Worse I could not find my copy of Breakfast at Tiffany's FMF and I have a good idea which woman took it and seeing the date in ICB its twenty five years too late to get it back. This woman was always 'borrowing' my books and I was always retrieving them looks like that one got away.
post #2202 of 3274
99. Messenger Lois Lowry 2004

The third book in The Giver quartet. Picks up with a character from the previous book who migrates from the feudal location to The Village- deep in the forest, a democracy where those with birth defects and other maladies are welcomed.. As he matures, the character realizes he has the gift to heal. He travels to the other location to bring the crippled girl from Book 2 and restore her to health. They encounter major, life-threatening obstacles along the way. The girl arrives safely, but only because the protagonist gives his life in sacrifice to heal her, and remove the obstacles that threaten their world.
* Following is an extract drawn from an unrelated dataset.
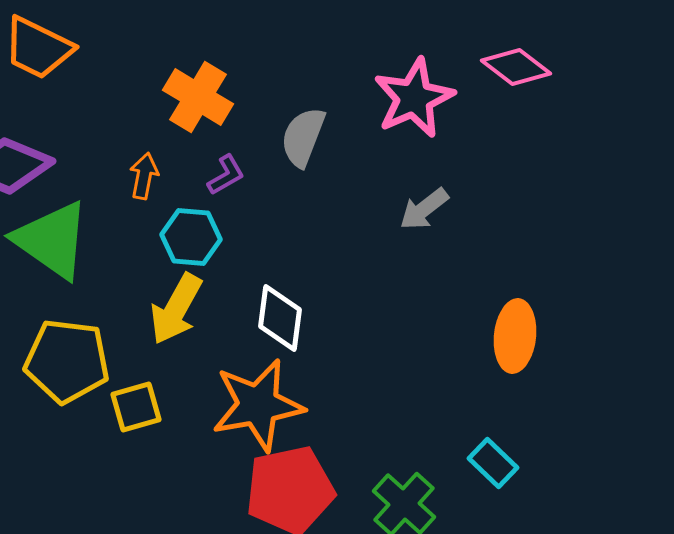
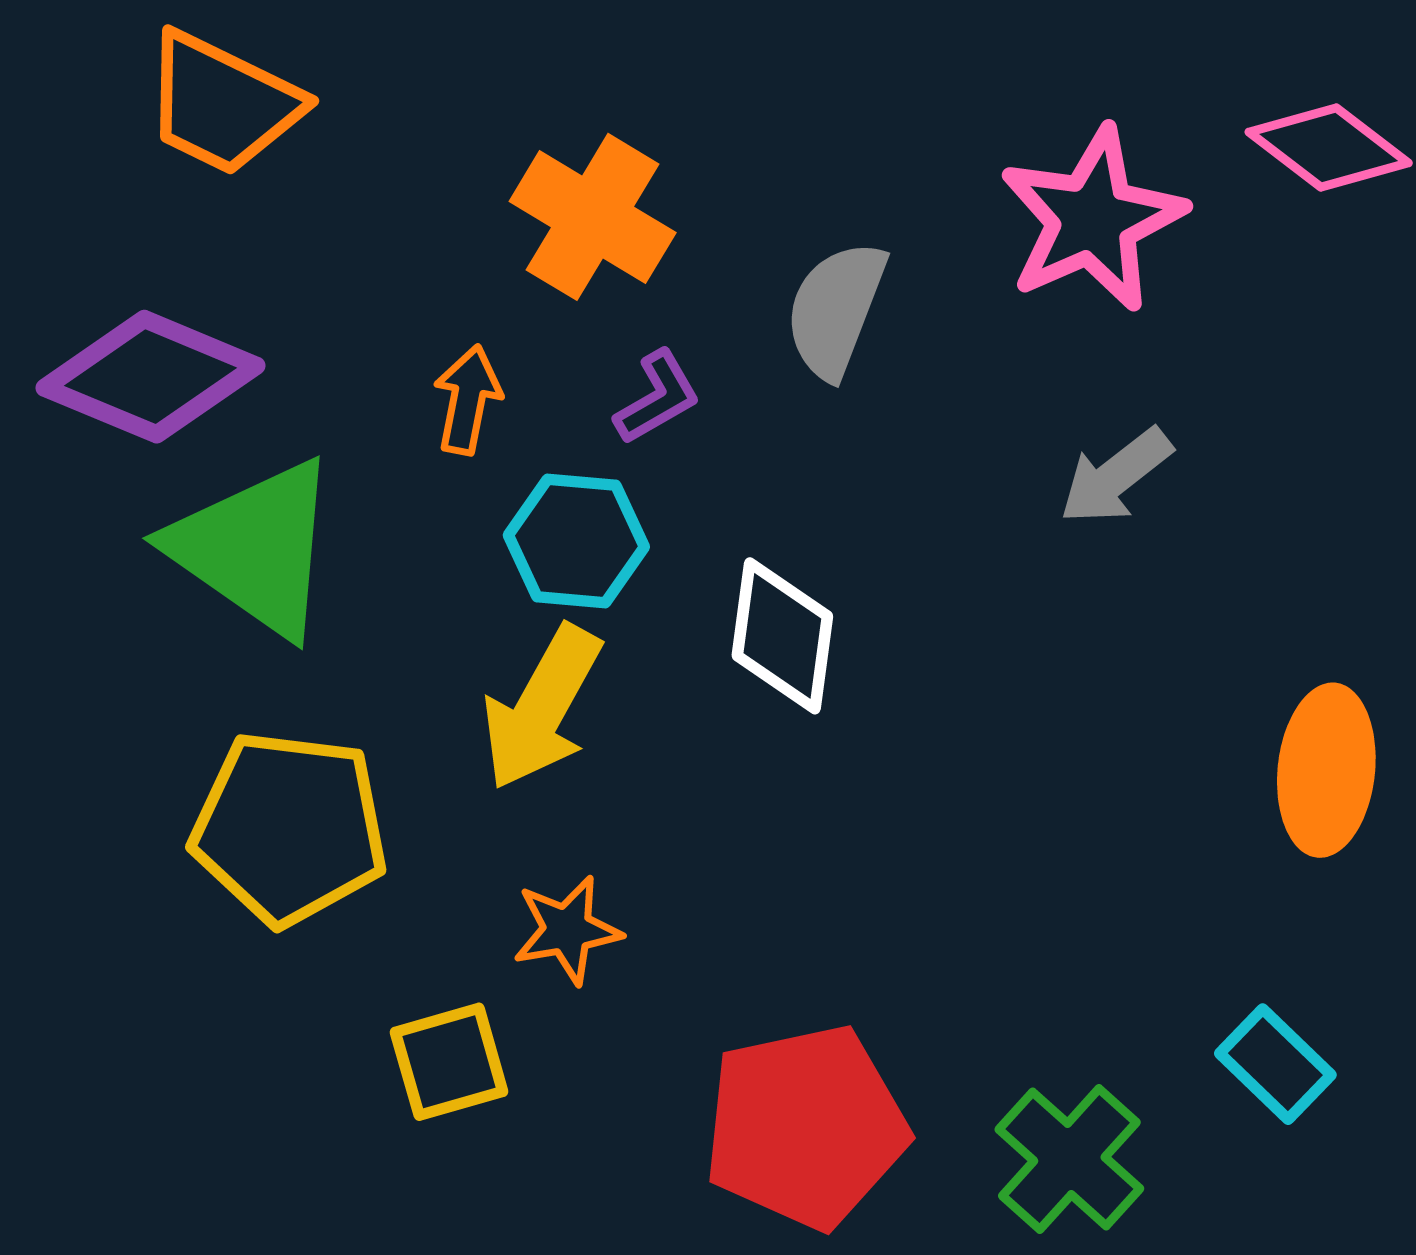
white diamond: (280, 318) -> (782, 636), moved
orange star: (258, 405) -> (567, 930), moved, size x0.5
yellow square: (136, 407) -> (449, 1062), moved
An allegory on many levels.

An excellent book. Read it through in one sitting. Looking forward to the final book in the series, and hoping The Healer is resurrected. smile.gif
post #2203 of 3274
Quote:
Originally Posted by clockwise View Post

Clockwise counting 100/50: Yasunari Kawabata - The Old Capital

Congrats Clockwise. You are certainly setting the pace this year.
post #2204 of 3274
52. Between Summer’s Longing and Winter’s End

Between Summer's Longing and Winter's End: The Story of a Crime (The Fall of the Welfare State, #1)Between Summer's Longing and Winter's End: The Story of a Crime (The Fall of the Welfare State, #1) by Leif G.W. Persson

My rating: 4 of 5 stars


I guess I may be a bit shallow. I picked up Between Summer’s Longing and Winter’s End because I found the title really evocative. The novel itself was a lot less poetic; more like tense and baffling.

The story deals with the aftermath of a seemingly innocuous incident; a man falls from an apartment block to his death. Investigators quickly reach the conclusion that is it suicide, especially since he has left a note in his typewriter starting “I have lived my life caught between the longing of summer and the cold of winter …” and ending with ”And that, that was not the life that I had hoped for”. These sentiments make it clear; a depressed man has chosen to end it all. Nothing to see here.

Persson then takes us back in time to when the deceased, an American called Krassner, was still alive, and we see that the Swedish secret police were taking an intense interest in him. His activities come to the notice of high-level secret committees, and politicians, spy agencies and the upper echelons of the police become entwined in the story.

The book conveys a tense paranoia reminiscent of early Le Carre or Alan Furst. Almost every character has ulterior motives and a hidden agenda, and a lot of the dialogue is supplemented by what the speaker really thinks, in a mental addendum to what was just said. Very often, those thoughts amount to “What the hell is going on here?”. Deviousness, corruption and betrayal abound. For more than 500 pages, the author leads us through this morass to a climax where Krassner’s seemingly innocuous end meets history head-on, with some surprising fall-out.

I did find this book a bit hard to follow at times, sometimes conflating a few of the characters in my mind, and the various secret agendas did get a bit hard to keep track of. There are apparently two sequels to this book - both with equally poetic titles - but I haven’t yet decided whether I will take them on.


View all my reviews
post #2205 of 3274
100. Showdown on the Hogback Louis L'Amour

Another jewel of the range war variety. A group of Bad Guys look to swindle a group of settlers out of their land. They pass the land off to the government as as uninhabited swamp and get it to deed the property over to them. Both sides hire gunslingers to fight for their cause. Our hero at first heads up the Bad Guys, then sees the error of his ways, switches sides, and saves the day for the ranchers and farmers. Along the way he gets the girl.

The Zane Grey, Max Brand, and Louis L'Amour books came from a single volume edited by John Tuska and published in 2004 under the title The Untamed West.